18 Apr Graves’ and Hashimoto’s Thyroid Disease: Race and Ethnic Relationships
MedicalResearch.com Interview with:
Donald S. A. McLeod, FRACP, MPH
Department of Population Health,
QIMR Berghofer Medical Research Institute, Herston,
MedicalResearch.com: What are the main findings of the study?
Dr. McLeod: We examined the incidence of Graves’ disease and Hashimoto’s thyroiditis by race/ethnicity among U.S. active duty service personnel aged 20-54 years over a 15-year period (more than 20,000,000 person years follow-up). Cases were identified by International Classification of Diseases, Ninth Revision, Clinical Modification codes.
In women, we found that Graves’ disease was almost twice as common among non-Hispanic black and Asian-Pacific Islander personnel compared with non-Hispanic white personnel. While in men, non-Hispanic black and Asian-Pacific Islander personnel had over two-and-a-half times higher incidence compared with non-Hispanic white personnel. The opposite pattern existed for Hashimoto’s thyroiditis, with non-Hispanic white personnel having the highest incidence, and non-Hispanic black and Asian-Pacific Islander personnel the lowest incidence. Hispanic personnel did not have significantly different incidence compared to white personnel for either disorder.
MedicalResearch.com: Were any of the findings unexpected?
Dr. McLeod: The relationship between race/ethnicity and Graves’ disease had not previously been defined. What is particularly interesting is the apparent mirror image relationships between Graves’ disease and Hashimoto’s thyroiditis and race/ethnicity. These stark race differences in the increase of autoimmune thyroid disease raise the important question of why? If we can work this out, we may unlock the mechanisms of autoimmune thyroid disease, and potentially yield insights into other autoimmune disorders.
MedicalResearch.com: What should clinicians and patients take away from your report?
Dr. McLeod: In the clinic, this new knowledge adds to physician-patient discussions about why autoimmune thyroid disease might have occurred. Each new finding adds knowledge about the manner in which these common and important disorders develop, with the hope that we may one day prevent them.

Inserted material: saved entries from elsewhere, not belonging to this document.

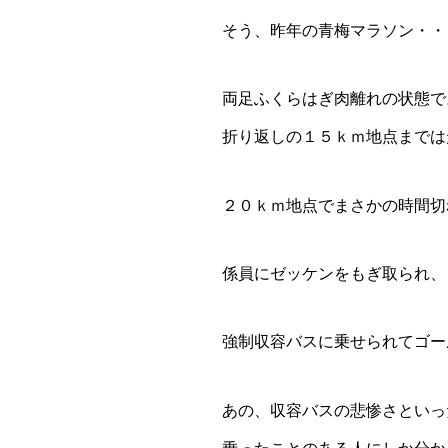
そう、昨年の青梅マラソン・・
両足ふくらはぎ肉離れの状態で
折り返しの１５ｋｍ地点までは
２０ｋｍ地点でまさかの時間切
係員にゼッケンをもぎ取られ、
強制収容バスに乗せられてゴー
あの、収容バスの悲惨さといっ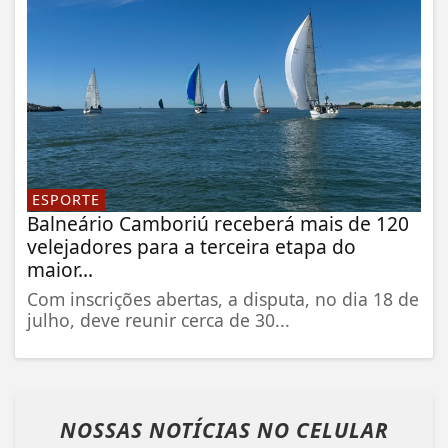
ESPORTE
Balneário Camboriú receberá mais de 120
velejadores para a terceira etapa do
maior...
Com inscrições abertas, a disputa, no dia 18 de
julho, deve reunir cerca de 30...
NOSSAS NOTÍCIAS
NO CELULAR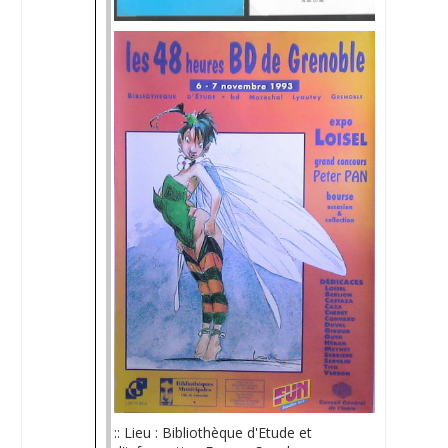
:: Lieu : Bibliothèque d'Etude et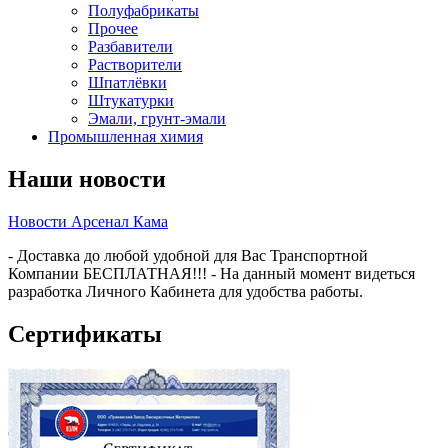
Полуфабрикаты
Прочее
Разбавители
Растворители
Шпатлёвки
Штукатурки
Эмали, грунт-эмали
Промышленная химия
Наши новости
Новости Арсенал Кама
- Доставка до любой удобной для Вас Транспортной
Компании БЕСПЛАТНАЯ!!! - На данный момент видеться
разработка Личного Кабинета для удобства работы.
Сертификаты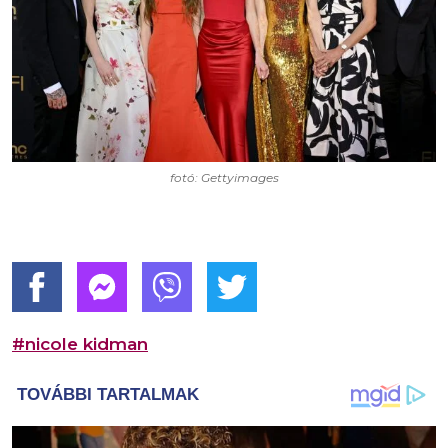
fotó: Gettyimages
#nicole kidman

MedicalResearch.com: What recommendations do you have for future research as a result of this study?
Dr. McLeod: Our study identifies an important new risk factor for Graves’ disease. The next key question is whether our findings represent a military-specific phenomenon, or can be generalised to the wider population. We hope to address this issue soon.
If these findings apply to the wider population, our current study can’t answer whether these differences are due to genetics, environmental exposures, or a combination of both. Further study needs to be carried out, to find the mechanisms of thyroid autoimmunity, as this will have the potential to lead to prevention of Graves’ disease and Hashimoto’s thyroiditis, and may also lead to crucial insights into other autoimmune disorders.